4. Early Break Condition:

   • The solution uses if (value <= value2) break to stop processing when we encounter a larger value
   • This optimization prevents unnecessary processing of elements that won't contribute to the sum

The second solution is more efficient because it eliminates redundant calculations and reuses the work done for previous elements, making it suitable for larger input sizes.

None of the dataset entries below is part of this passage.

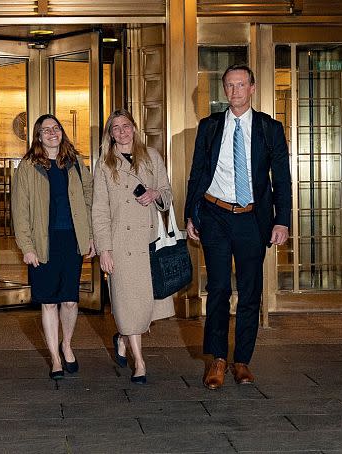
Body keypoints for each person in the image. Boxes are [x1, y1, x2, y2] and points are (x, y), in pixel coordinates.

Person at [185, 64, 292, 389]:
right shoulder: (210, 126)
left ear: (252, 88)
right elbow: (197, 172)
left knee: (249, 291)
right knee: (217, 287)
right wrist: (192, 213)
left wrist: (282, 220)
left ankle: (242, 359)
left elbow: (282, 178)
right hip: (216, 215)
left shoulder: (269, 128)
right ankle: (217, 359)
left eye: (241, 85)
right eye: (229, 85)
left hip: (252, 218)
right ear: (225, 89)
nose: (235, 91)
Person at [92, 109, 175, 384]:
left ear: (135, 128)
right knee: (128, 304)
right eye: (115, 128)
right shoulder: (105, 164)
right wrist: (104, 248)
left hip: (148, 240)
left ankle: (123, 338)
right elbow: (99, 210)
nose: (122, 131)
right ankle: (139, 362)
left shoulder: (152, 157)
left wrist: (156, 195)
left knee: (145, 307)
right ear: (110, 134)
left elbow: (167, 192)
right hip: (120, 244)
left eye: (126, 126)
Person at [11, 114, 94, 380]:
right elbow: (20, 210)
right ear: (37, 135)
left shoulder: (75, 163)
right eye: (45, 130)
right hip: (42, 242)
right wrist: (27, 247)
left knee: (69, 300)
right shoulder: (28, 166)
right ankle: (55, 359)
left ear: (62, 132)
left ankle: (66, 344)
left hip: (71, 239)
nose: (51, 133)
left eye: (55, 128)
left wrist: (90, 236)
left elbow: (89, 198)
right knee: (48, 302)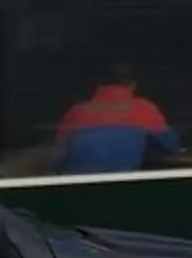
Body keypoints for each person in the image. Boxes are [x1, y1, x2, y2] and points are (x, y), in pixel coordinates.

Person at [55, 64, 184, 175]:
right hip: (122, 191)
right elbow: (171, 145)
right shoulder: (143, 109)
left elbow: (57, 154)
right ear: (133, 85)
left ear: (98, 84)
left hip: (75, 193)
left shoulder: (77, 112)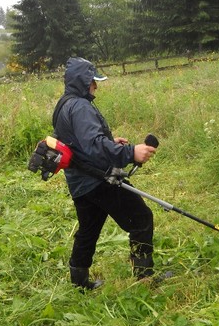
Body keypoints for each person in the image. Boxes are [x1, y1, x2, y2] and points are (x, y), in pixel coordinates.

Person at [52, 57, 157, 290]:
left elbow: (80, 143)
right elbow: (94, 145)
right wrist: (131, 152)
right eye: (92, 81)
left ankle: (78, 283)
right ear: (83, 81)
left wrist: (111, 141)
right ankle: (144, 277)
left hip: (80, 183)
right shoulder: (80, 106)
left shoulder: (64, 104)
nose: (96, 86)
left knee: (88, 230)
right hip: (99, 181)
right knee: (141, 218)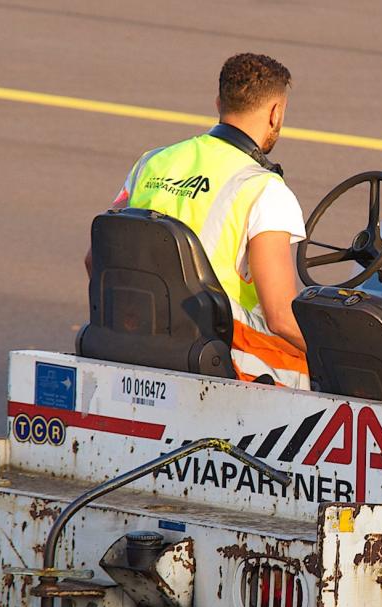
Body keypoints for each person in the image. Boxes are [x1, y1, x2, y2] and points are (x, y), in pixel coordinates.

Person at [85, 53, 310, 389]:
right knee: (318, 368)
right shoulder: (263, 189)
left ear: (219, 101)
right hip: (217, 348)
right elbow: (279, 317)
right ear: (276, 112)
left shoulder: (152, 162)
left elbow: (95, 259)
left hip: (135, 334)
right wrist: (341, 352)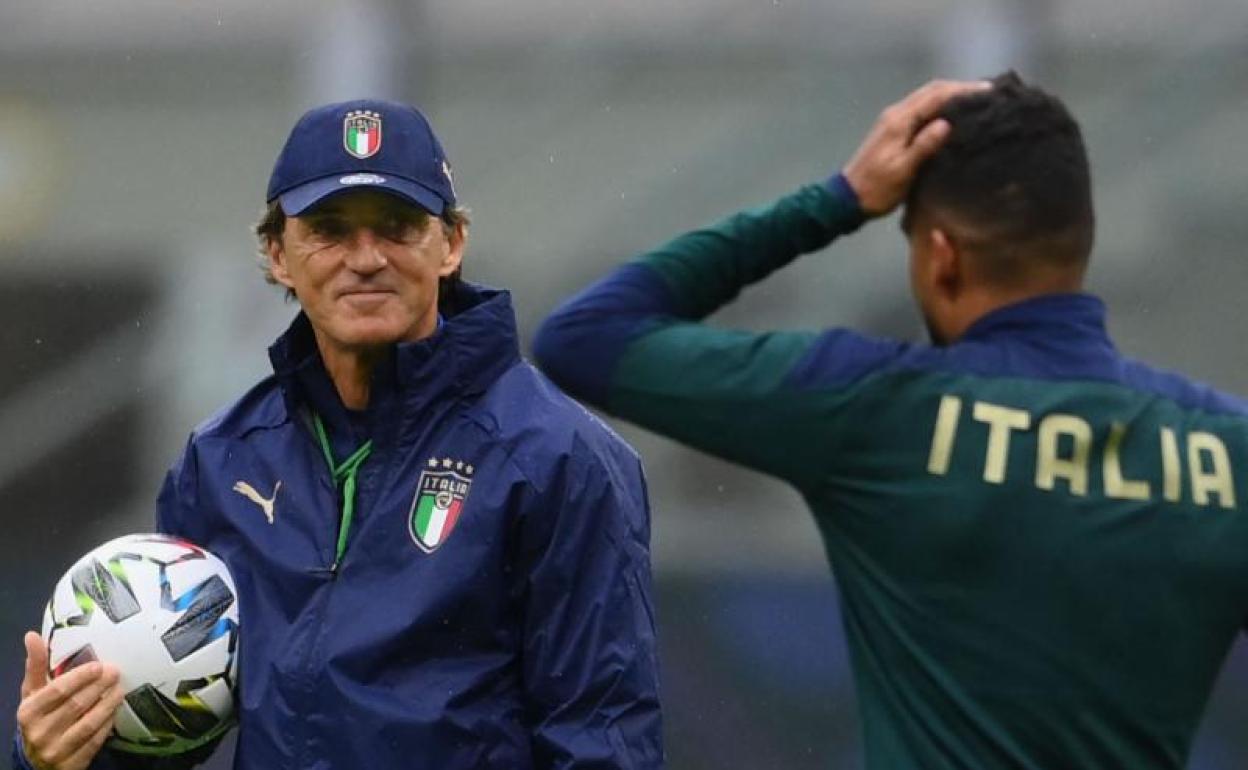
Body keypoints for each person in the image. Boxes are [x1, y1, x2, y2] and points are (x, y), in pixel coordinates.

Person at [533, 73, 1248, 769]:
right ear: (1081, 238)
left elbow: (585, 337)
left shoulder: (875, 408)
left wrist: (838, 200)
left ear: (940, 255)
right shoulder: (1224, 449)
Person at [15, 99, 664, 769]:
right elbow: (166, 735)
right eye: (329, 229)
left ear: (451, 245)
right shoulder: (223, 460)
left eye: (397, 226)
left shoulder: (558, 458)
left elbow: (602, 741)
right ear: (278, 255)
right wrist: (66, 753)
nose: (366, 258)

Key Intuitions and Observations

1. Redundant Calculations:

   • In the brute force solution, we were recalculating the same sums multiple times
   • For each element i, we were processing all previous elements (0 to i-1) again
   • This led to O(n²) complexity as we were doing the same work repeatedly

2. Order Matters:

   • We noticed that if we process elements in sorted order of nums1, we can maintain a single heap
   • When we process a new element, we only need to consider elements that are smaller than the current value
   • This is why we sort the valueIndex array by nums1 values

3. Running Sum Pattern:

   • Instead of recalculating the sum for each element, we can maintain a running sum
   • When we add a new element to the heap, we add its value to the sum
   • When we remove an element (if heap size > k), we subtract its value from the sum
   • This gives us O(1) sum updates instead of O(k) recalculations

4. State Reuse:

   • The key insight was that we don't need to create a new heap for each element
   • The state (heap and sum) from processing previous elements can be reused
   • We just need to maintain the k largest elements from nums2 that correspond to smaller nums1 values

5. Early Termination:

   • We observed that once we encounter a nums1 value that's greater than or equal to the current value, we can stop processing
   • This is because those elements won't contribute to the sum for the current element
   • This optimization is implemented in the if (value <= value2) break condition

These observations led to the transformation from a brute force approach to an efficient solution that processes each element only once while maintaining the correct order of results.